Mr. Mangine's argument is in any case without merit. The relevant rules, see Fed.R.Crim.P. 11(e)(6)(D) and Fed. R.Evid. 410, plainly provide that only statements that are made during exchanges between a defendant and an attorney for the government are eligible for exclusion. Mr. Mangine does not allege, and indeed there is no evidence, that Lieutenant Greenlee represented himself to Mr. Mangine as an attorney for the government or even that the lieutenant implied that he had any authority to engage in plea negotiations. In fact, the conversation between Lieutenant Greenlee and Mr. Mangine simply bears none of the essential attributes of a true plea negotiation. See United States v. Morgan, 91 F.3d 1193, 1196 (8th Cir.1996), cert. denied, 519 U.S. 1118, 117 S.Ct. 965, 136 L.Ed.2d 850 (1997). "Statements voluntarily offered either before any plea negotiation has begun or after a plea agreement has been reached cannot be considered statements made `in the course of plea discussions' within the meaning of the exclusionary rules." Unites States v. Hare, 49 F.3d 447, 450 (8th Cir.1995), cert. denied, 516 U.S. 879, 116 S.Ct. 211, 133 L.Ed.2d 143 (1995) (quoting Fed.R.Crim.P. 11(e)(6)(D)). The trial court did not err in admitting the evidence.

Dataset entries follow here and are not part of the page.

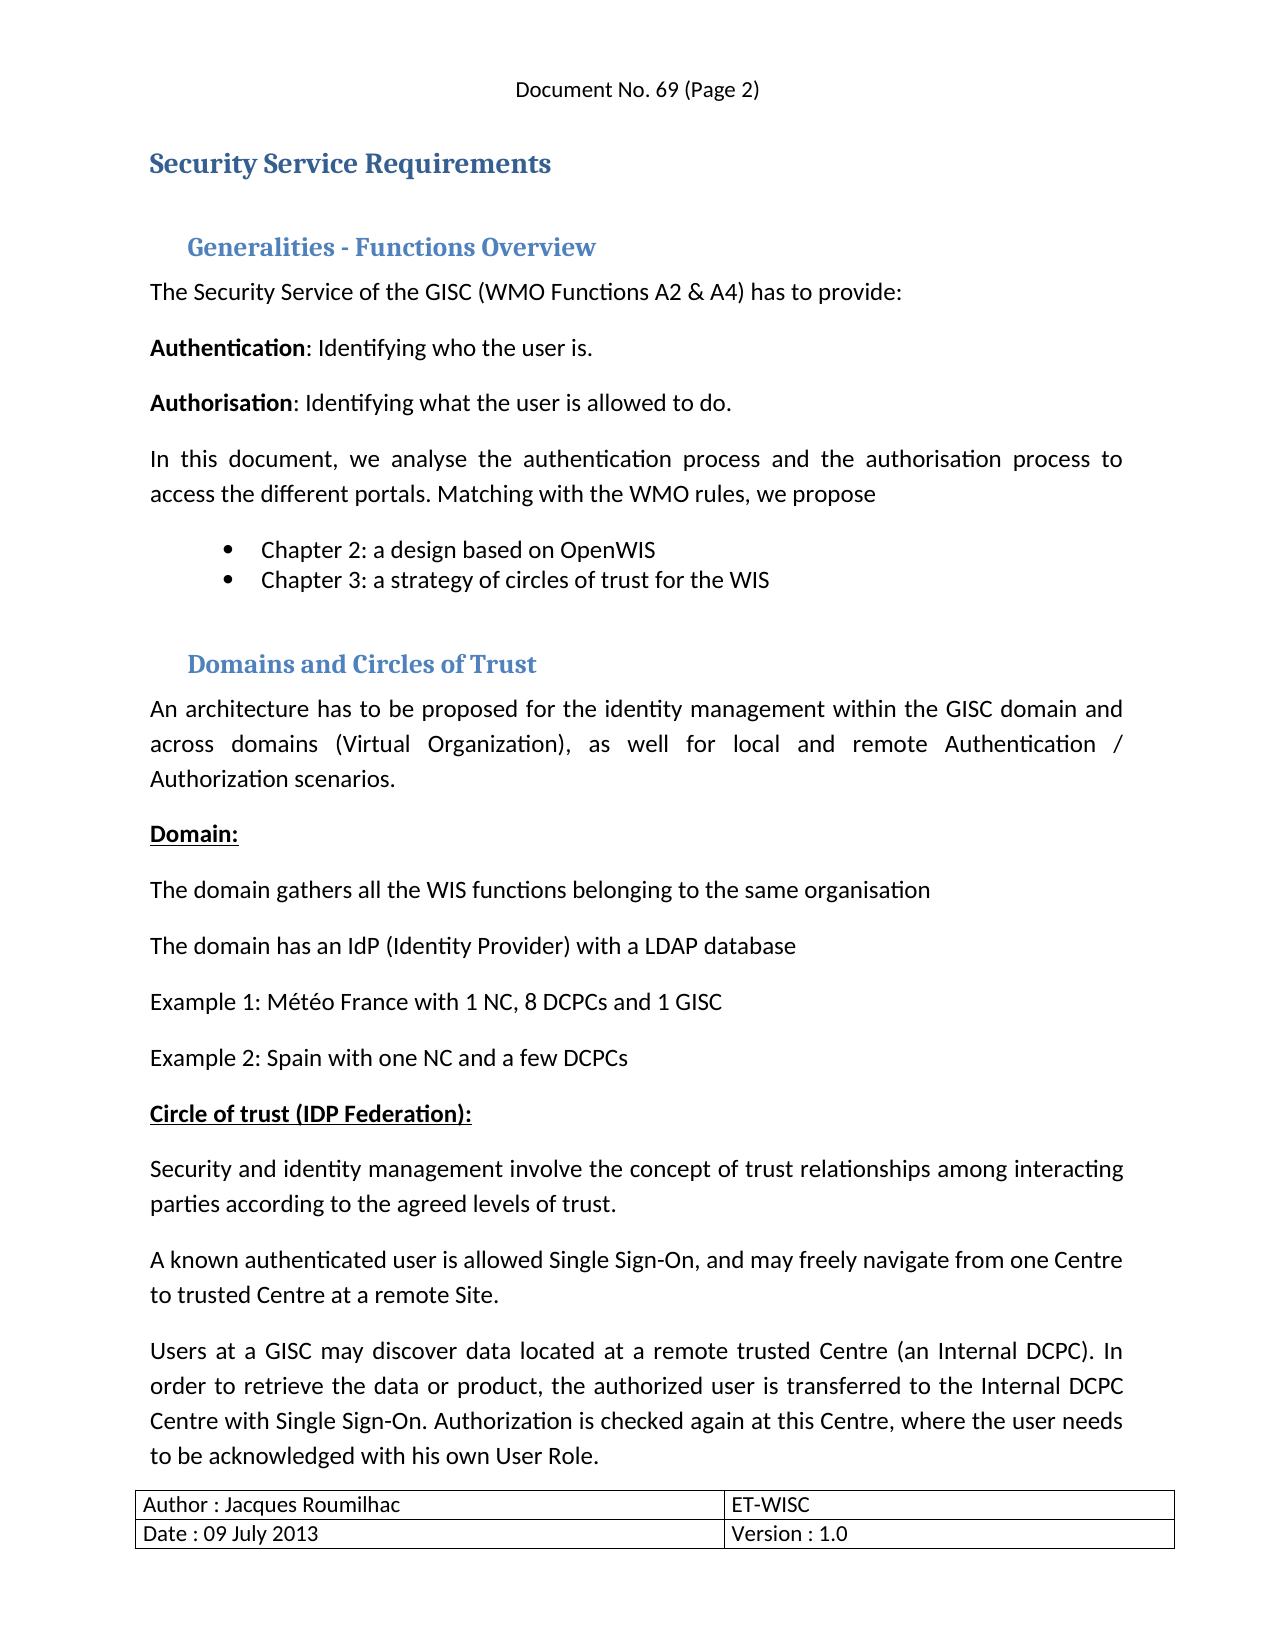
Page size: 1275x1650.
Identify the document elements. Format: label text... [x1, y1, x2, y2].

subtitle Domains and Circles of Trust [187, 649, 1125, 680]
text Domain: [150, 818, 1125, 849]
list Chapter 2: a design based on OpenWIS [224, 534, 1125, 565]
text The domain gathers all the functions belonging to the same organisation [150, 874, 1125, 905]
text Example 2: with one NC and a few DCPCs [150, 1042, 1125, 1072]
text Authentication: Identifying who the user is. [150, 332, 1125, 362]
text Circle of trust (IDP Federation): [150, 1098, 1125, 1128]
text The domain has an IdP (Identity Provider) with a LDAP database [150, 930, 1125, 961]
text The Security Service of the GISC (WMO Functions A2 & A4) has to provide: [150, 276, 1125, 306]
list Chapter 3: a strategy of circles of trust for the [224, 565, 1125, 595]
subtitle Generalities - Functions Overview [187, 232, 1125, 263]
text A known authenticated user is allowed Single Sign-On, and may freely navigate from one Centre to trusted Centre at a remote Site. [150, 1244, 1125, 1310]
text An architecture has to be proposed for the identity management within the GISC domain and across domains (Virtual Organization), as well for local and remote Authentication / Authorization scenarios. [150, 693, 1125, 793]
text Example 1: Météo with 1 NC, 8 DCPCs and 1 GISC [150, 986, 1125, 1017]
subtitle Security Service Requirements [150, 148, 1125, 181]
text Security and identity management involve the concept of trust relationships among interacting parties according to the agreed levels of trust. [150, 1153, 1125, 1219]
text Users at a GISC may discover data located at a remote trusted Centre (an Internal DCPC). In order to retrieve the data or product, the authorized user is transferred to the Internal DCPC Centre with Single Sign-On. Authorization is checked again at this Centre, where the user needs to be acknowledged with his own User Role. [150, 1335, 1125, 1471]
text In this document, we analyse the authentication process and the authorisation process to access the different portals. Matching with the WMO rules, we propose [150, 443, 1125, 509]
text Authorisation: Identifying what the user is allowed to do. [150, 387, 1125, 418]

Mr. Mangine argues finally that there was insufficient evidence to support his convictions. When reviewing the sufficiency of the evidence, we evaluate the evidence "in the light most favorable to the government, resolving evidentiary conflicts in favor of the government, and accepting all reasonable inferences drawn from the evidence that support the jury's verdict." United States v. Erdman, 953 F.2d 387, 389 (8th Cir.1992), cert. denied, 505 U.S. 1211, 112 S.Ct. 3009, 120 L.Ed.2d 883 (1992). All of Mr. Mangine's assertions of insufficient evidence have a single theme, namely, that the various witnesses who testified against him were not credible. This argument is similar to the one advanced in United States v. McNeil, 184 F.3d 770, 778 (8th Cir.1999), where the defendant pointed out that the government's witnesses were either co-conspirators or the beneficiaries of grants of immunity. We noted there, and we emphasize here, that the credibility of witnesses is a matter for the jury. See id. In this case, twenty-two witnesses testified about Mr. Mangine's drug dealing and his involvement with firearms, and the jury evidently found at least some of those witnesses credible. There was more than sufficient evidence to convict Mr. Mangine on all charges.
The judgment of the trial court is affirmed.